__Task details__.
The required result is a copy of each line below in which "wash" appears.

__Given records__.

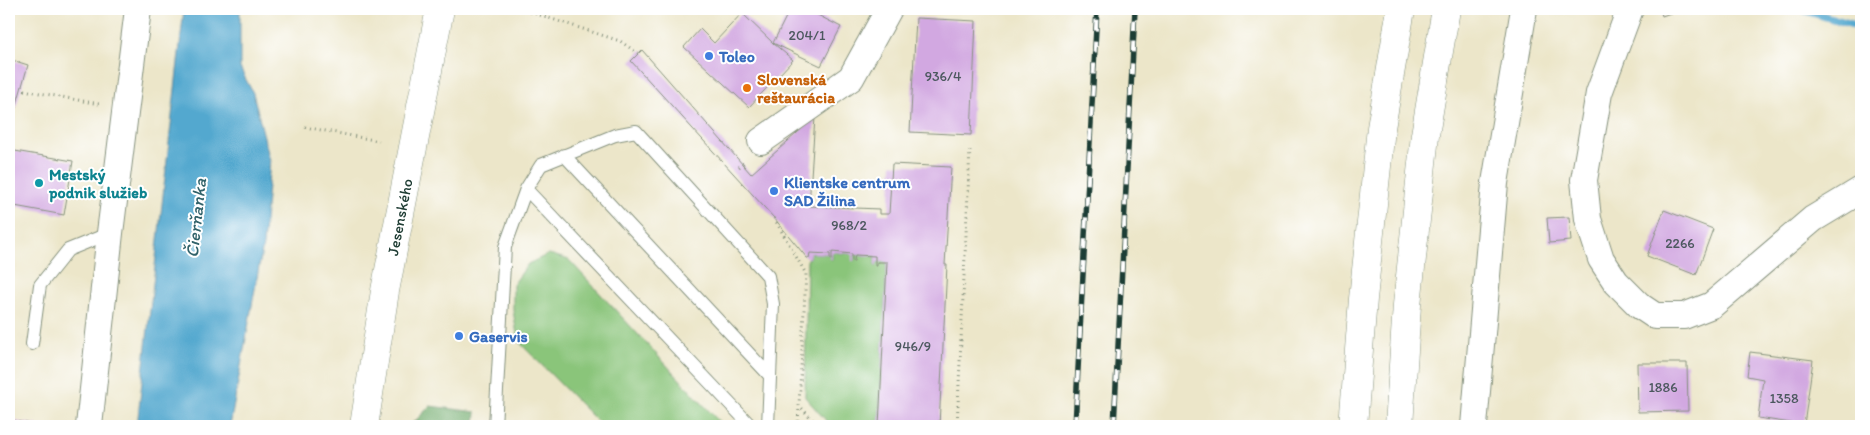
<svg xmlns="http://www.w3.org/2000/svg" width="1870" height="435" font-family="Itim,sans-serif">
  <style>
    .green { fill: #8ac57a; stroke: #548157 }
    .forest { fill: #6faa6a; stroke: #47744f }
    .water { fill: #52a8cf; stroke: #387282 }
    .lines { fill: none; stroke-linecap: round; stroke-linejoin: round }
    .stream { stroke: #52a8cf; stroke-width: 8 }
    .building { fill: #d2a8e1 }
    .service-casing { stroke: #86927e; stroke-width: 14 }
    .minor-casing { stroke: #86927e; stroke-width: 28 }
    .primary-casing { stroke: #86927e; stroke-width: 29 }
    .motorway-casing { stroke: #86927e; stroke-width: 29 }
    .path { stroke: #86927e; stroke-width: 3; stroke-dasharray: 1 4; stroke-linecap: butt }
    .service { stroke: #fff; stroke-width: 12 }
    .minor { stroke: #fff; stroke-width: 26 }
    .primary { stroke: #fff; stroke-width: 28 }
    .motorway { stroke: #fff; stroke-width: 28 }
    .rail-casing { stroke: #1f3d34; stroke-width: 5.5 }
    .rail { stroke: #fff; stroke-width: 4; stroke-dasharray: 11; stroke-linecap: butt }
    .shop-dot { fill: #3f7fe0; stroke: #fff; stroke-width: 2 }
    .food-dot { fill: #e8710a; stroke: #fff; stroke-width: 2 }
    .culture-dot { fill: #0f9aa8; stroke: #fff; stroke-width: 2 }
    .labels { text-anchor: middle; stroke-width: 4; stroke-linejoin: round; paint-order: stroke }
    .number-label { font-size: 14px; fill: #4c585f }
    .shop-label { font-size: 16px; font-weight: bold; fill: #366cbe; stroke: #fff; text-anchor: start }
    .food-label { font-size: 16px; font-weight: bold; fill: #c56008; stroke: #fff; text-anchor: start }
    .culture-label { font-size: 16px; font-weight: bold; fill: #0d838f; stroke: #fff; text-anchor: start }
    .street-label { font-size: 16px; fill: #1f3d34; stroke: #fff }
    .water-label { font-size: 18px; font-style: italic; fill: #31626a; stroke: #fff }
  </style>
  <rect width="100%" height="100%" fill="#fff"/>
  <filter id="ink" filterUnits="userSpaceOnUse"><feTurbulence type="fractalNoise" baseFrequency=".02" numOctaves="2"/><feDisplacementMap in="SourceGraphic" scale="10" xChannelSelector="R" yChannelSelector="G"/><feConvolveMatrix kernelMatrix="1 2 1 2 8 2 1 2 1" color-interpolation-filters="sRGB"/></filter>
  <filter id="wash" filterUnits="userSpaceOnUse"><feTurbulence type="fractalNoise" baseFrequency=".0096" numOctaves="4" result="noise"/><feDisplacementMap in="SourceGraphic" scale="20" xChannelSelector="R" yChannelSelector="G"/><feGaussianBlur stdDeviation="1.12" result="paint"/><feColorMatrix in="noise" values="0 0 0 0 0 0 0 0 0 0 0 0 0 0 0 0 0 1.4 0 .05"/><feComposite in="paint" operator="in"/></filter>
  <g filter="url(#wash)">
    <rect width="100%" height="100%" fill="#ece6c9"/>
    <path class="green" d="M 832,252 L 852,254 L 854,261 L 855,255 L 875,256 L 875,266 L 877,266 L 877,262 L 887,262 L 879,426 L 831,426 L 805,397 L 807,258 L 809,258 L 810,253 L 830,254 L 830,259 L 832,259 Z
      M 549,254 L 569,260 L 723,426 L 602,426 L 518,341 L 513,310 L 513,285 L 528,264 Z"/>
    <path class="forest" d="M 430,406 L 476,412 L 475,426 L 410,426 Z"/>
    <path class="water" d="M 184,9 L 240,9 L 240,68 L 253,93 L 270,161 L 263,245 L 230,426 L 137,426 Z"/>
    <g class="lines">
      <path class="stream" d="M 1800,9 L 1861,27"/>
    </g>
    <g id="blocks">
      <path class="building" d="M 790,9 L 806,9 L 841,27 L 821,66 L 773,43 L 793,60 L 749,107 L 684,47 L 700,29 L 714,43 L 742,13 L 773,43 Z
        M 1660,9 L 1682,9 L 1662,16 Z
        M 916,18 L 976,21 L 971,135 L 910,132 Z
        M 642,50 L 751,174 L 815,117 L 809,206 L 879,209 L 879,214 L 889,214 L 892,164 L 951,167 L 945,265 L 947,265 L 939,426 L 879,426 L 887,262 L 877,262 L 877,266 L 875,266 L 875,256 L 855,255 L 854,261 L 852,261 L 852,254 L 832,252 L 832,259 L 830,259 L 830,254 L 810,253 L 809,258 L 807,258 L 774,218 L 631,61 Z
        M 9,59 L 28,65 L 12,121 L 9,120 Z
        M 9,150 L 73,161 L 64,215 L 9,205 Z
        M 1664,210 L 1713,229 L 1696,275 L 1647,256 Z
        M 1569,217 L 1571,241 L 1549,243 L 1547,218 Z
        M 1750,352 L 1813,360 L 1804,425 L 1758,418 L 1763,379 L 1747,376 Z
        M 1637,363 L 1687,363 L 1688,411 L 1638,412 Z
        M 9,420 L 38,425 L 38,426 L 9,426 Z"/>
    </g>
  </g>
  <g filter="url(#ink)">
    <use href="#blocks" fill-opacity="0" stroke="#86927e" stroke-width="1"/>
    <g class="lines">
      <g class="service-casing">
        <path id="service" d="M 564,155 L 770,376
          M 526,189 L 751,426
          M 32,344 L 40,285 L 68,250 L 110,233
          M 495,426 L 505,247 L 526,189 L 541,165 L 615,135 L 636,131 L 768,276 L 773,304 L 768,426"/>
      </g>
      <g class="minor-casing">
        <path id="minor" d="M 1630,9 L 1599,93 L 1584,180 L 1588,219 L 1601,259 L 1616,282 L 1640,306 L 1655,316 L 1684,316 L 1712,305 L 1813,219 L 1861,190
          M 761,141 L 851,78 L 889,9
          M 89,426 L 110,233 L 138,9
          M 1474,426 L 1495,183 L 1524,9"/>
      </g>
      <g class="primary-casing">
        <g id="primary">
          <path id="s1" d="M 364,426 L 385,291 L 440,9"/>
        </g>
      </g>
      <g class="motorway-casing">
        <path id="motorway" d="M 1353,426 L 1363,299 L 1381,128 L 1401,9
          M 1399,426 L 1407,305 L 1425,135 L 1446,9"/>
      </g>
      <path class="path" d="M 521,9 L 620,41 L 639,54
        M 24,90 L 99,104
        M 305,127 L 379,141
        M 739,167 L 746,161
        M 774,218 L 806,274 L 799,405 L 818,426
        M 798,426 L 799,406
        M 957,426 L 970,149"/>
      <use href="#service" class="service"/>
      <use href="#minor" class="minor"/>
      <use href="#primary" class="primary"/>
      <use href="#motorway" class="motorway"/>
      <g class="rail-casing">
        <path id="rail" d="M 1075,426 L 1097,9
          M 1114,426 L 1135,9"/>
      </g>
      <use href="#rail" class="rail"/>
    </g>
  </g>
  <g class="shop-dot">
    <circle cx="709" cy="56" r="5"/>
    <circle cx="774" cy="191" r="5"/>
    <circle cx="459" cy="336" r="5"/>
  </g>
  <circle class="food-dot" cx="747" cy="88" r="5"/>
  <circle class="culture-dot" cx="39" cy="183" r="5"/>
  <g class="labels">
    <g class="number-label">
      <text x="807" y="40">204/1</text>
      <text x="943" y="81">936/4</text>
      <text x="849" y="230">968/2</text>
      <text x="1680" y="248">2266</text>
      <text x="913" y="351">946/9</text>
      <text x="1663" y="392">1886</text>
      <text x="1784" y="403">1358</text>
    </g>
    <g class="shop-label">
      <text x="719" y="62">Toleo</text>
      <text x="784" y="188">Klientske centrum<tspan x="784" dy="18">SAD Žilina</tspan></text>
      <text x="469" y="342">Gaservis</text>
    </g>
    <g class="food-label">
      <text x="757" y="85">Slovenská<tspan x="757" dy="18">reštaurácia</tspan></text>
    </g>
    <g class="culture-label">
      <text x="49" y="180">Mestský<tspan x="49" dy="18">podnik služieb</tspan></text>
    </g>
    <g class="street-label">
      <text dy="6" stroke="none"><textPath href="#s1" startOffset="212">Jesenského</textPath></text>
    </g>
    <g class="water-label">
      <text transform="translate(196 218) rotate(-84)" y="6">Čierňanka</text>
    </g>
  </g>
  <rect width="1870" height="435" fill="none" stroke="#fff" stroke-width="30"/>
</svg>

__Task solution__.
  <filter id="wash" filterUnits="userSpaceOnUse"><feTurbulence type="fractalNoise" baseFrequency=".0096" numOctaves="4" result="noise"/><feDisplacementMap in="SourceGraphic" scale="20" xChannelSelector="R" yChannelSelector="G"/><feGaussianBlur stdDeviation="1.12" result="paint"/><feColorMatrix in="noise" values="0 0 0 0 0 0 0 0 0 0 0 0 0 0 0 0 0 1.4 0 .05"/><feComposite in="paint" operator="in"/></filter>
  <g filter="url(#wash)">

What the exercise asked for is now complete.